Vinyl snuggled up closer to me. “No problem! Where was I? Right…”

Her horn glowed faintly as she adopted Pip’s voice once more. “Third Month Survival Party! Tonight in the Atrium! 10 o’clock to 16 o’clock. Stable 29’s own Vinyl Scratch hosting. Alcohol will be provided after twelve.

“Calamity whistled, tilting up his hat. “Vinyl Scratch. The original DJ Pon3 … least accordin’ t’ some. So, she survived the Manehattan balefire bomb after all.”

“I shot Calamity a look that suggested he needed to revisit his definition of “survived”. I really hated these Stables.”

Stable 1: A stealth-prison meant to trap the nobles who had perpetuated the war and caused the end of the world forever… Which had not sealed properly and resulted in everypony inside becoming Canterlot Ghouls.

Stable 24: A den of mutant animals which were so deadly it was almost comical.

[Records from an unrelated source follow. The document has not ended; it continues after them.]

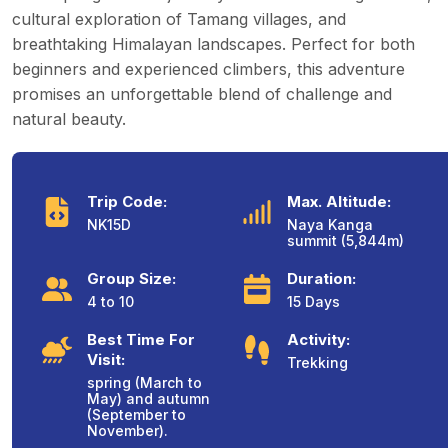
cultural exploration of Tamang villages, and
breathtaking Himalayan landscapes. Perfect for both
beginners and experienced climbers, this adventure
promises an unforgettable blend of challenge and
natural beauty.
Trip Code:
Max. Altitude:
NK15D
Naya Kanga
summit (5,844m)
Group Size:
Duration:
4 to 10
15 Days
Best Time For
Activity:
Visit:
Trekking
spring (March to
May) and autumn
(September to
November).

Stable 23: Run by a machine only slightly less stupid than Equestria’s typical robots. It killed everypony slowly over time because the Water Talisman was slowly producing less and less over time due to damage instead of just, telling somepony it was broken.

Stable 101: Spawned the greatest monster the Heartlands had seen in two hundred years in the form of the Slaver King and would be God, Red Eye.

Note to self, avoid Stables… They really are all dens of death. Except Pip’s, apparently.

Secondary note to self, marefriend feels happier. Cuddle harder so it sticks!

Author's Note:

Sorry this one is so short, I was sick all week and was able to get this nice full scene done but not the bit that comes after it. Enjoy!